- **Work to be completed**
According to the thesis abstract below, why is the possible genetic capacity of extracellular DNA a question of considerable interest?

Study text Block Start

Date of Award

Summer 1957

Document Type

Thesis - Restricted

Degree Name

Master of Science (MS)

Department

Nursing

Abstract

During recent years much evidence has accumulated to suggest that deoxyribonucleic acid (DNA) is a carrier of the genetic specificity of cells. Studies of transforming principles obtained from pneumococcal and Hemophilus [sic] cells have provided a considerable part of this evidence. In 1944 Avery, MacLeod and McCarty showed that a DNA fraction isolated from Type III pneumococci was capable of transforming unencapsulated R variants derived from pneumococcus Type II into fully encapsulated Type III cells. These investigators suggested (1944) that the techniques used in such transformation studies offer a sensitive means of determining specific differences in the biological behavior of deoxyribonucleic acids. Subsequent work of the Rockefeller group and other investigators (for example, Zamenhof, Alexander and Leidy, 1953) has amply confirmed this view. The highly polymerized deoxyribonucleic acids that have been found to have transforming activity have all been extracted from intracellular locations. Recently, Catlin (1956) has reported the presence of a highly polymerized extracellular DNA in cultures of several species of bacteria. In view of the known tendency of bacterial populations to undergo rapid changes in genetic composition, a question of considerable interest concerns the possible genetic capacity of extracellular DNA. A study of this question has been undertaken, using transformation techniques comparable to those developed by Alexander and Leidy (1953) for inducing streptomycin resistance in a population of Hemophilus [sic] influenzae cells, which was initially sensitive to streptomycin. The genetic capacity of five preparations of DNA from bacteria has been investigated: intracellular DNA from H. influenzae: intracellular and extracellular DNA preparations from Micrococcus Lysodeikticus and from Pseudomonas fluorescens.

Study text Block End
Listed entries Block Start

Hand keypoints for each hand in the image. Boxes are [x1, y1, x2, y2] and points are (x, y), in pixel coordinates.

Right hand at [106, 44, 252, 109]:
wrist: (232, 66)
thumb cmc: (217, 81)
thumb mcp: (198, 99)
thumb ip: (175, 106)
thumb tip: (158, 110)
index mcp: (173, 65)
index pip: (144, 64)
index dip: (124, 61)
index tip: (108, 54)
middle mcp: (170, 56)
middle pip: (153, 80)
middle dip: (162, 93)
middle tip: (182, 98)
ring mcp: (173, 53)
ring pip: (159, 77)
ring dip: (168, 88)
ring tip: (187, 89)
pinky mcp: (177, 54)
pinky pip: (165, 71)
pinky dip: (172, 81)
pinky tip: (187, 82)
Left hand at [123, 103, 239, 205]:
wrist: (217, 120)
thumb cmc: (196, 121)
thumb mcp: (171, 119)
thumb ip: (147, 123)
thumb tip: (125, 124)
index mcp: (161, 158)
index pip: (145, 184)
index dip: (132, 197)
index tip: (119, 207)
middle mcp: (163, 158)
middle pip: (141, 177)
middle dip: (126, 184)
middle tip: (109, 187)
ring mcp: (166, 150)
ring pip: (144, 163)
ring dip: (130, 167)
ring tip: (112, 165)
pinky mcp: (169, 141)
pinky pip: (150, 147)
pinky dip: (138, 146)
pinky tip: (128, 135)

Listed entries Block End

- **Written answer**
Bacterial populations are known to undergo rapid changes in genetic composition. Catlin (1956) had reported highly polymerized extracellular DNA in cultures of several bacterial species, while all DNA previously found to have transforming activity had been extracted from intracellular locations.